[Opening DATA BELOW section]

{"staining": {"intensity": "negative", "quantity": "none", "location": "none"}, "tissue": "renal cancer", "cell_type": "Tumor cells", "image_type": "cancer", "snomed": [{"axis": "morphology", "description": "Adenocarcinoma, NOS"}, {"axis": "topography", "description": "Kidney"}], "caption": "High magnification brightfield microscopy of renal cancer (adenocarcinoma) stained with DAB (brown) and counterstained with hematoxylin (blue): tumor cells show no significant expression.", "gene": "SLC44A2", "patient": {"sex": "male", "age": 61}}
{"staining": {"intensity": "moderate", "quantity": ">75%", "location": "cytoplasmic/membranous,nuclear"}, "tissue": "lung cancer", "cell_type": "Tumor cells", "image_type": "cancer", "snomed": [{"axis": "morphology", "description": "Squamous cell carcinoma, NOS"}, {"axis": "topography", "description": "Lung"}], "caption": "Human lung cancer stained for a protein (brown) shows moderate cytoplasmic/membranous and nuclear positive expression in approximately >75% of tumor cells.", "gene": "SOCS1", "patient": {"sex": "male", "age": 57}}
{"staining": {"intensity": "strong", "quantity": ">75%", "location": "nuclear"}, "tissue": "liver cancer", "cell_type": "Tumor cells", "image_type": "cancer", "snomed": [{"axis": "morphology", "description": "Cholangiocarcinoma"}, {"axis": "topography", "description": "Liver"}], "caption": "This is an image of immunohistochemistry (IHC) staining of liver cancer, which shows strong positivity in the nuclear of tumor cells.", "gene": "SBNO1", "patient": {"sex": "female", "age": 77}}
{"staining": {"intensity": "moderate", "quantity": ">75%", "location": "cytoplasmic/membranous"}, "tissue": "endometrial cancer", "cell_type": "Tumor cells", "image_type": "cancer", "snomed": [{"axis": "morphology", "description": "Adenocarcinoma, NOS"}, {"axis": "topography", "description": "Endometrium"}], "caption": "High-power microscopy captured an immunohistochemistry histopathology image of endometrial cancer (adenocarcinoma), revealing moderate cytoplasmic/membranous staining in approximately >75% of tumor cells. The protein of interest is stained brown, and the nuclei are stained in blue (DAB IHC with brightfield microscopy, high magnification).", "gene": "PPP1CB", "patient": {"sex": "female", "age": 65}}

[Closing DATA BELOW section]

• [EXERCISE OBJECTIVE]: Quote every line of the data, word for word.

• [SOLUTION]:
{"staining": {"intensity": "negative", "quantity": "none", "location": "none"}, "tissue": "renal cancer", "cell_type": "Tumor cells", "image_type": "cancer", "snomed": [{"axis": "morphology", "description": "Adenocarcinoma, NOS"}, {"axis": "topography", "description": "Kidney"}], "caption": "High magnification brightfield microscopy of renal cancer (adenocarcinoma) stained with DAB (brown) and counterstained with hematoxylin (blue): tumor cells show no significant expression.", "gene": "SLC44A2", "patient": {"sex": "male", "age": 61}}
{"staining": {"intensity": "moderate", "quantity": ">75%", "location": "cytoplasmic/membranous,nuclear"}, "tissue": "lung cancer", "cell_type": "Tumor cells", "image_type": "cancer", "snomed": [{"axis": "morphology", "description": "Squamous cell carcinoma, NOS"}, {"axis": "topography", "description": "Lung"}], "caption": "Human lung cancer stained for a protein (brown) shows moderate cytoplasmic/membranous and nuclear positive expression in approximately >75% of tumor cells.", "gene": "SOCS1", "patient": {"sex": "male", "age": 57}}
{"staining": {"intensity": "strong", "quantity": ">75%", "location": "nuclear"}, "tissue": "liver cancer", "cell_type": "Tumor cells", "image_type": "cancer", "snomed": [{"axis": "morphology", "description": "Cholangiocarcinoma"}, {"axis": "topography", "description": "Liver"}], "caption": "This is an image of immunohistochemistry (IHC) staining of liver cancer, which shows strong positivity in the nuclear of tumor cells.", "gene": "SBNO1", "patient": {"sex": "female", "age": 77}}
{"staining": {"intensity": "moderate", "quantity": ">75%", "location": "cytoplasmic/membranous"}, "tissue": "endometrial cancer", "cell_type": "Tumor cells", "image_type": "cancer", "snomed": [{"axis": "morphology", "description": "Adenocarcinoma, NOS"}, {"axis": "topography", "description": "Endometrium"}], "caption": "High-power microscopy captured an immunohistochemistry histopathology image of endometrial cancer (adenocarcinoma), revealing moderate cytoplasmic/membranous staining in approximately >75% of tumor cells. The protein of interest is stained brown, and the nuclei are stained in blue (DAB IHC with brightfield microscopy, high magnification).", "gene": "PPP1CB", "patient": {"sex": "female", "age": 65}}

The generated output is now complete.